== Provided text ==
Monday, October 30, 2006

let me eat cake...


i had a chance to take in a sunday matinee of marie antoinette. i read
the new yorker review prior to attendance, so i knew i was in for.
despite the anthony lane's scathing (and hilarious) review, i still
trumped over to the amc van ness with nicholas for an afternoon treat.

i have to begin by saying that it was very difficult to get into this
film. it had a very slow beginning with a number of scenes that seemed
either too long or not crucial to the story development. don't you
hate that? i do. immediately i start looking at my cell to see what
time it is, thus trying to calculate how long this pitty of a film
will be. this happened when i went to see "the lake house" (yes, i saw
it). so roughly 20 minutes into the film i began to get somewhat
comfortable. i never really got into the dialogue (because there
wasn't much). i didn't enjoy the jason schwartzman as the dauphin--i
didn't believe him and i kept seeing "weird ethan" in his eyes,
kristen dunst reminded me of sour, retarded milk--can milk be
retarded--and all in all the movie missed its mark.

coppala's intent was clear. she was hoping do skillfully intertwine
eighteenth century france with modern day. fair enough, right? but it
was off on so many accounts. the converse, the language, the behavior
of the characters, the music, the overall indulgence somehow didn't
gel in the way one would have expected. somehow there manages to be a
great disconnect in the film. perhaps it isn't cohesive due to her
choice of actors? or maybe she's trying too hard? i can tell she's
trying to tap into some greater meaning. nicholas suggested that
perhaps the 80s tunes (i.e.bow wow wow, siouxsie and the banshees)
===
Required tasks ->
1 > Say whether each statement agrees with the review: (a) The writer read the New Yorker review before seeing the film. (b) The writer saw the film alone. (c) The writer started to feel somewhat comfortable about 20 minutes into the film. Answer yes or no for each, and quote the words from the review that settle it.
2 > Write out the review word for word, from "i have to begin" up to and including "missed its mark.".
The data after this point comes from a different source.
== Exercise data ==
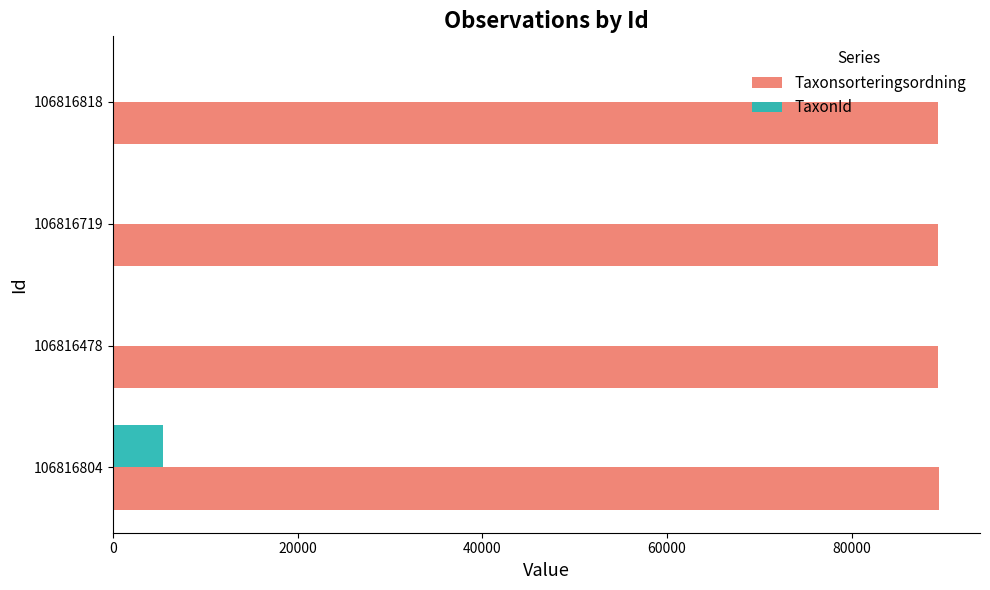

At which category is the sum across all series the highest?

106816804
===
Answers below ->
1 >
(a) Yes: "i read the new yorker review prior to attendance"
(b) No: "trumped over to the amc van ness with nicholas"
(c) Yes: "roughly 20 minutes into the film i began to get somewhat comfortable"

2 >
i have to begin by saying that it was very difficult to get into this
film. it had a very slow beginning with a number of scenes that seemed
either too long or not crucial to the story development. don't you
hate that? i do. immediately i start looking at my cell to see what
time it is, thus trying to calculate how long this pitty of a film
will be. this happened when i went to see "the lake house" (yes, i saw
it). so roughly 20 minutes into the film i began to get somewhat
comfortable. i never really got into the dialogue (because there
wasn't much). i didn't enjoy the jason schwartzman as the dauphin--i
didn't believe him and i kept seeing "weird ethan" in his eyes,
kristen dunst reminded me of sour, retarded milk--can milk be
retarded--and all in all the movie missed its mark.